Thanks for trying out ControlFlag. c_lang_if_stmts_6000_gitrepos.ts is the dataset generated using repositories using C as a primary language. It should work for scanning projects using C++ language also. Although, it is more effective for scanning projects using C as their primary language.

I will try to reproduce the crash on my end. Just wanted to let you know that we have also released smaller training datasets for limited-memory devices (Although, memory capacity does not appear to be the issue behind this crash.)

xback commented 2 years ago

I also encounter this bug. What is the current status regarding this one?

Thank you

nhasabni commented 2 years ago

Hi @xback,

Thanks for trying out ControlFlag. Did you try using a smaller version of the dataset? We have seen that most of these crash bugs are because of using larger datasets than the available memory on the system. Thanks.

xback commented 2 years ago

Hi @xback,

Thanks for trying out ControlFlag. Did you try using a smaller version of the dataset? We have seen that most of these crash bugs are because of using larger datasets than the available memory on the system. Thanks.

Hi, The test ran on a system with 1TB of RAM (really) of which >900GB was free.

nhasabni commented 2 years ago

Hi @xback, Thanks for trying out ControlFlag. Did you try using a smaller version of the dataset? We have seen that most of these crash bugs are because of using larger datasets than the available memory on the system. Thanks.

Hi, The test ran on a system with 1TB of RAM (really) of which >900GB was free.

Thanks for info, @xback. Let us look into reproducing the issue. Would you mind pointing us the repository that you have been scanning using ControlFlag (if it is a public repository)? That can help us expedite the process. Thanks.

xback commented 2 years ago

Would you mind pointing us the repository that you have been scanning using ControlFlag (if it is a public repository)?

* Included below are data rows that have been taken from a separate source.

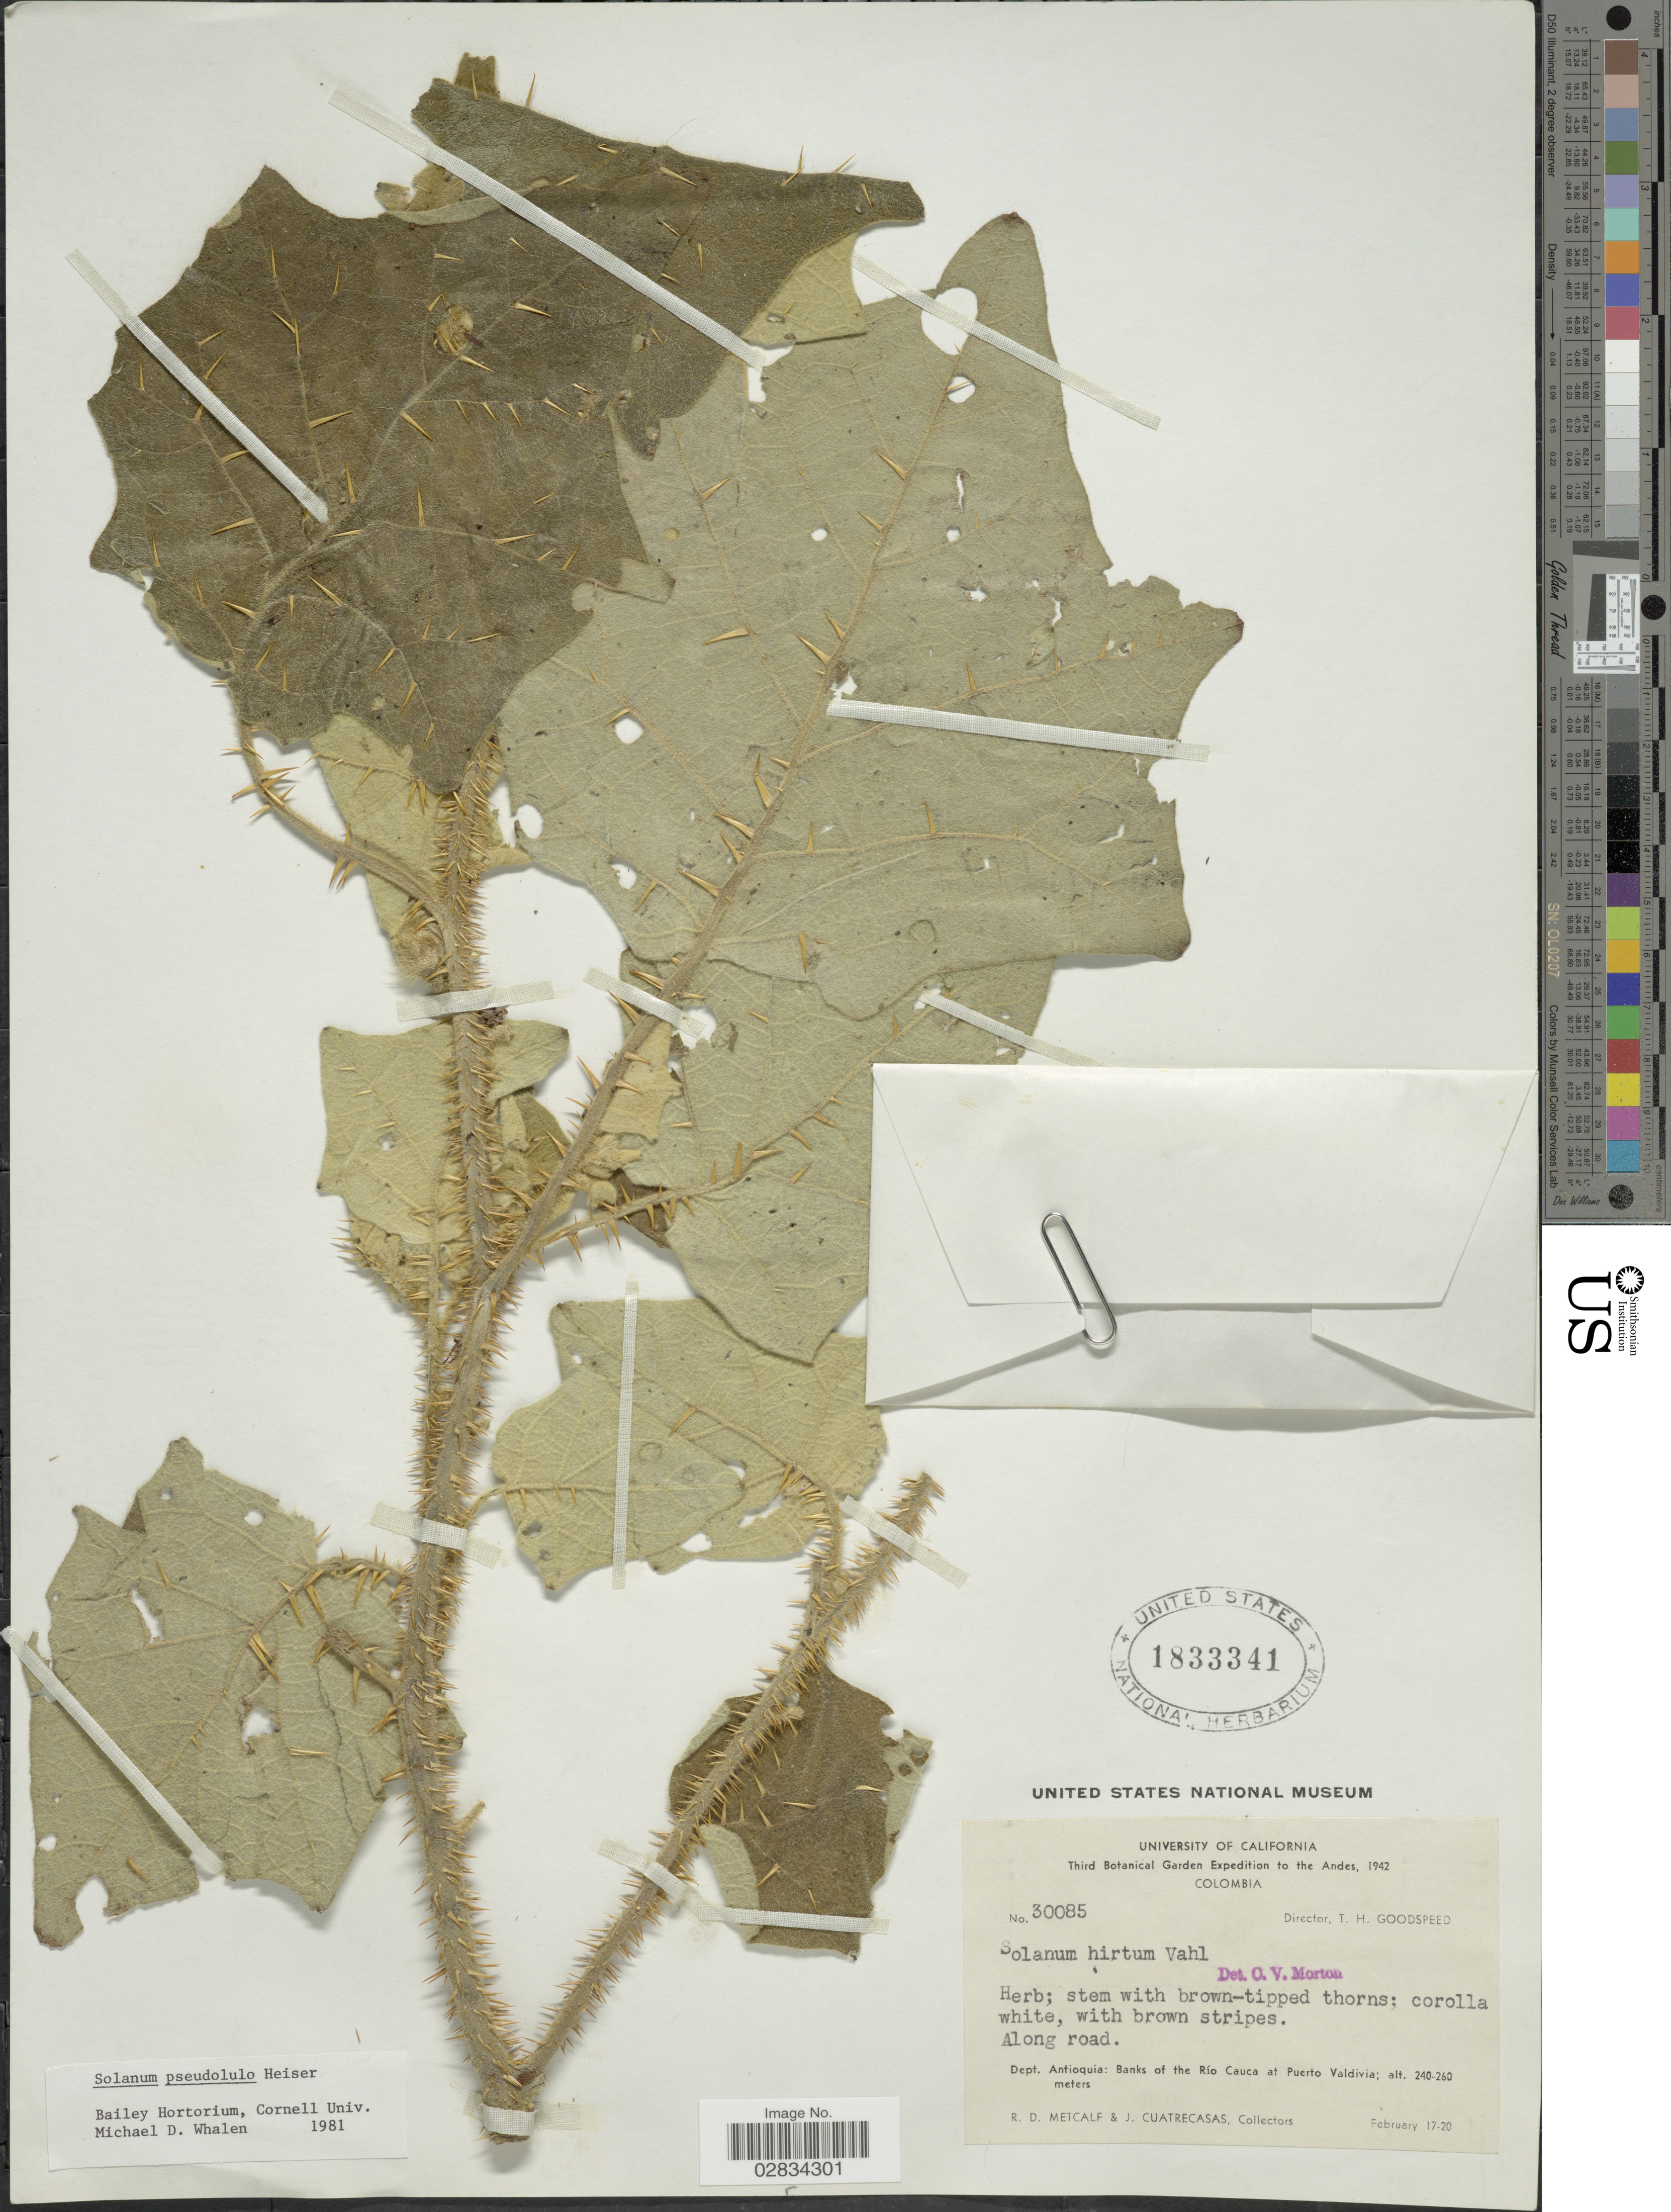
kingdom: Plantae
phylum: Tracheophyta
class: Magnoliopsida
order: Solanales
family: Solanaceae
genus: Solanum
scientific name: Solanum pseudolulo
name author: Heiser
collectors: R. D. Metcalf & J. Cuatrecasas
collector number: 30085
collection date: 1942-02-17/1942-02-20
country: Colombia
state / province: Antioquia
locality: Andes. Dept. Antioquia: Banks of the Río Cauca at Puerto Valdivia.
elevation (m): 240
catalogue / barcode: US 1833341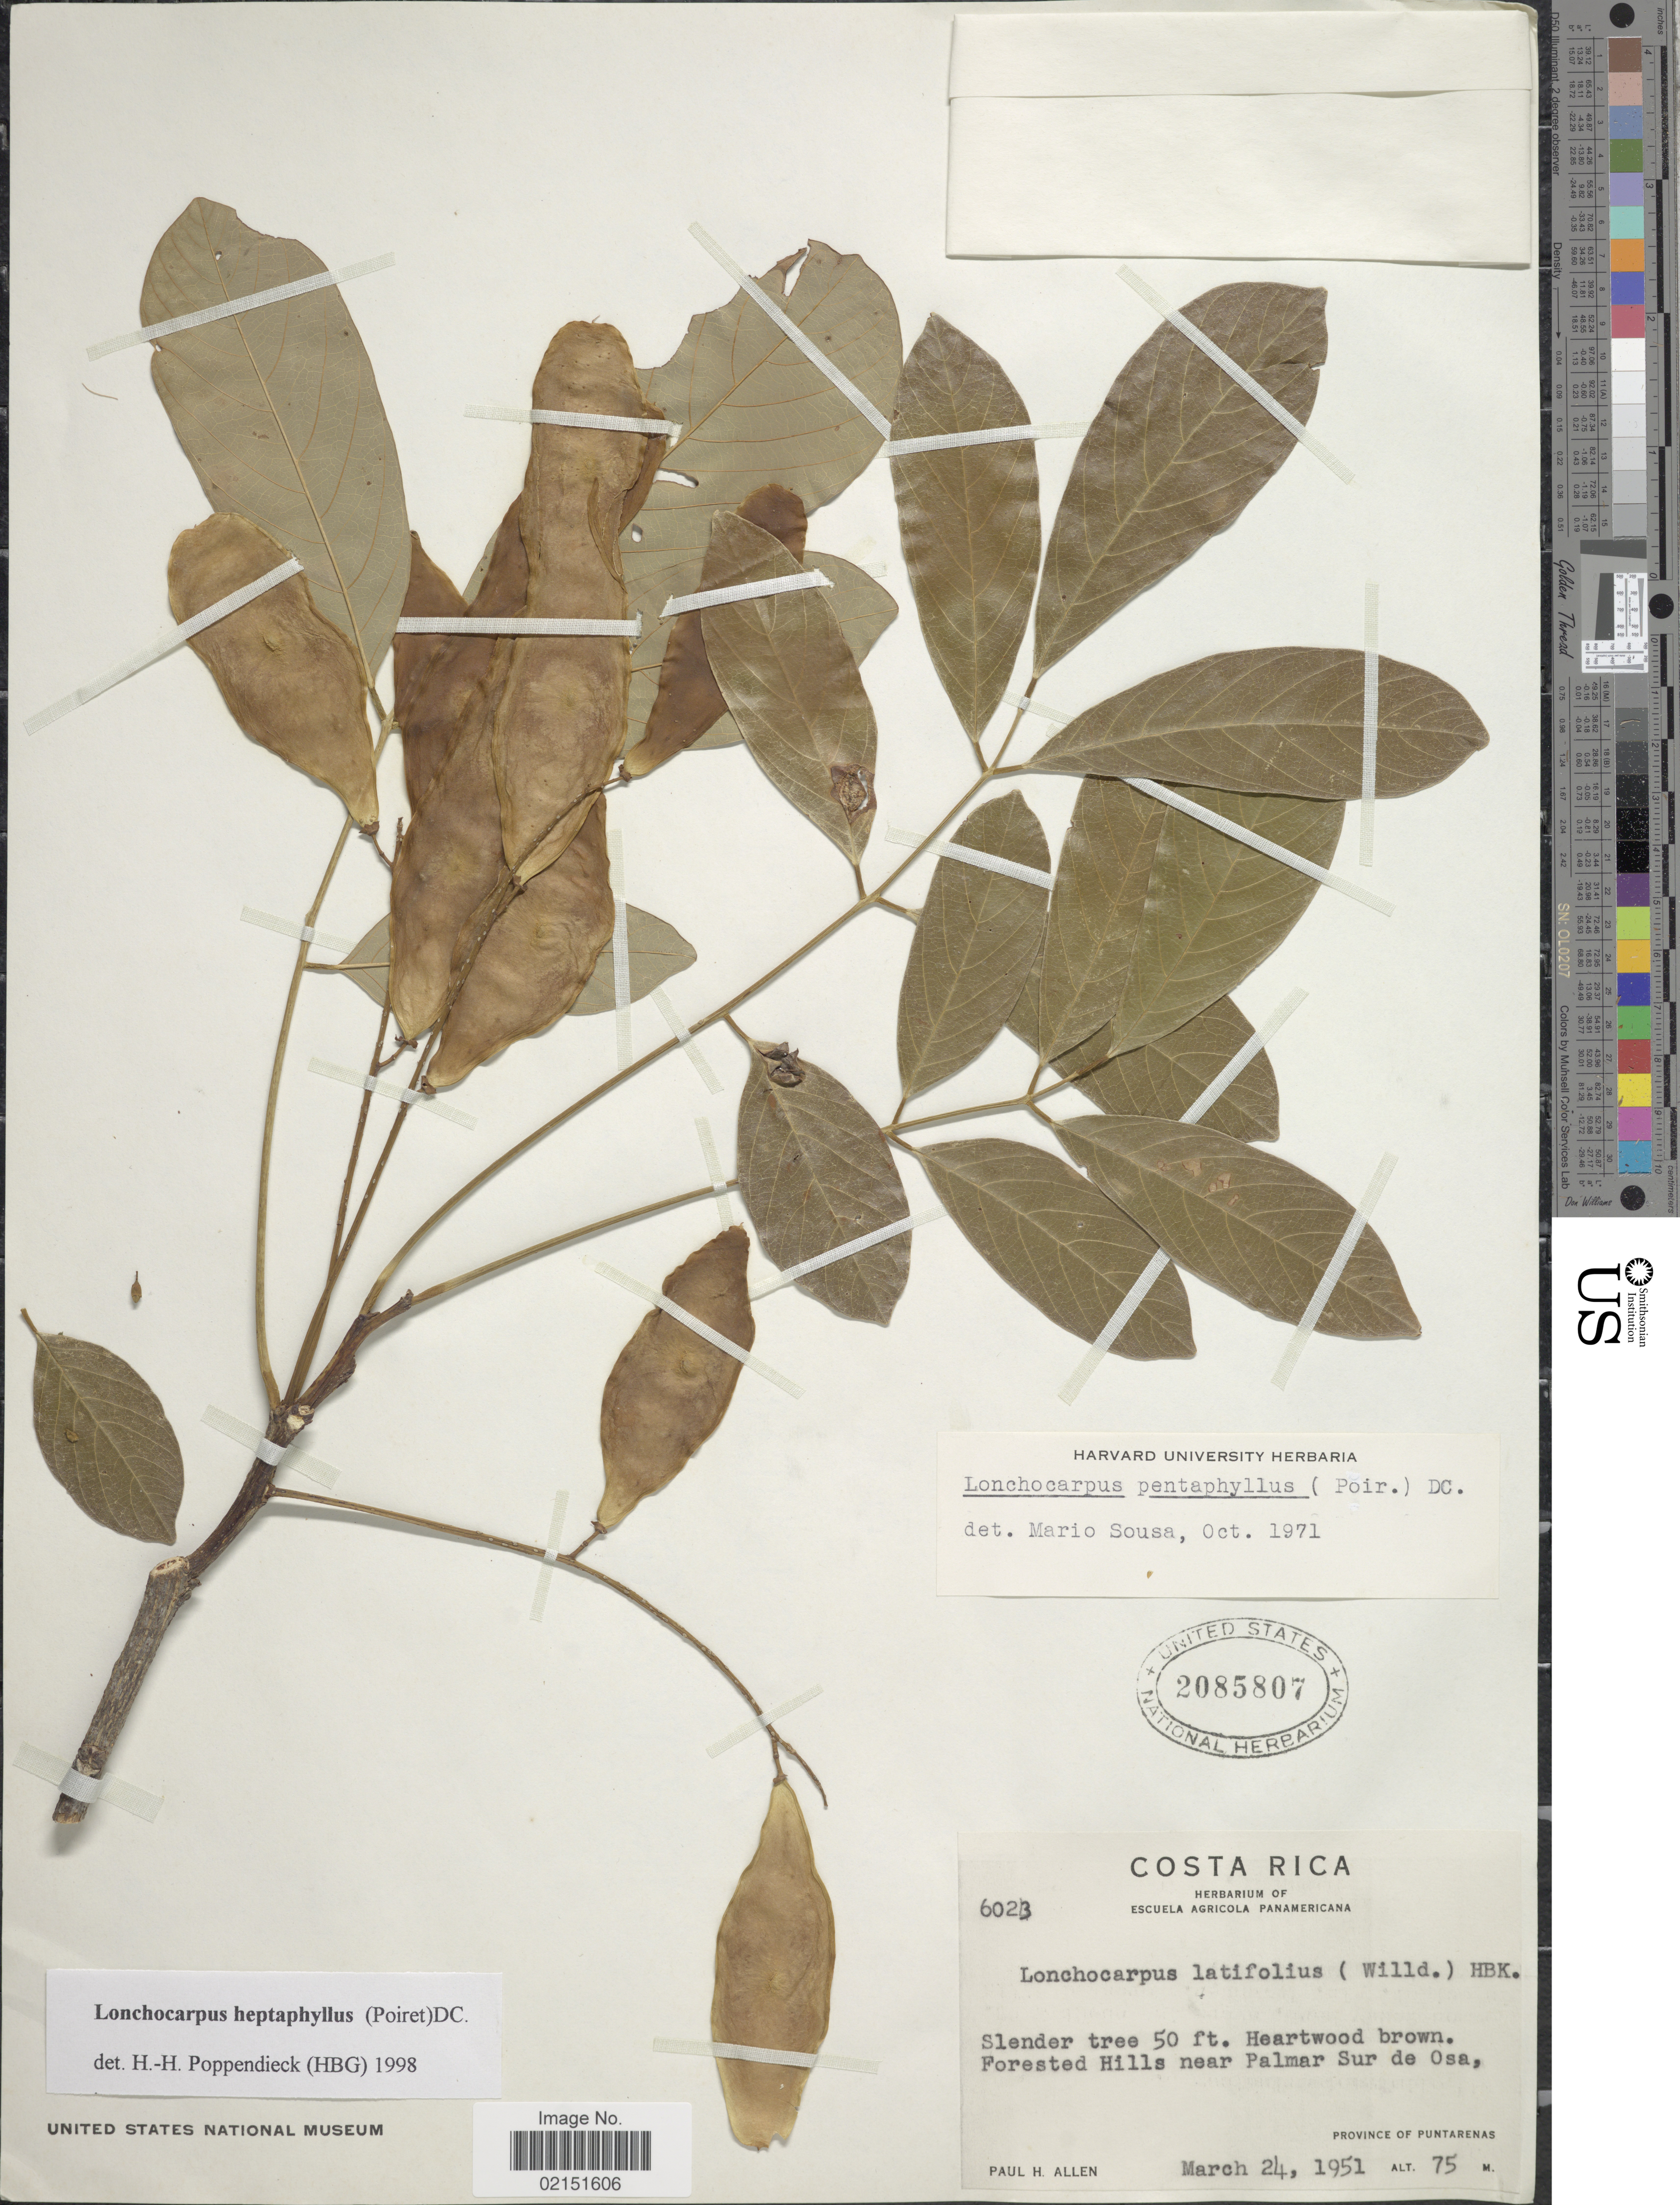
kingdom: Plantae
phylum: Tracheophyta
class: Magnoliopsida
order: Fabales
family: Fabaceae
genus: Lonchocarpus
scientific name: Lonchocarpus heptaphyllus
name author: (Poir.) DC.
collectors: P. H. Allen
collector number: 6023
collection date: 1951-03-24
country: Costa Rica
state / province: Puntarenas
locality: Forested Hills near Palmar Sur de Osa, Province of Puntarenas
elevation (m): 75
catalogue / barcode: US 2085807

Unfortunately, the repo is not public but I'll try to provide more details or a reproducer

nhasabni commented 2 years ago

Hi @xback, Thanks for trying out ControlFlag. Did you try using a smaller version of the dataset? We have seen that most of these crash bugs are because of using larger datasets than the available memory on the system. Thanks.

Hi, The test ran on a system with 1TB of RAM (really) of which >900GB was free.

Thanks for info, @xback. Let us look into reproducing the issue. Would you mind pointing us the repository that you have been scanning using ControlFlag (if it is a public repository)? That can help us expedite the process. Thanks.

Hi @xback, we scanned ClickHouse code using large version of the dataset, and the scan finished without any issues. In short, we do not see crash on our end. Please provide us a reproducer as per your convenience. Thanks.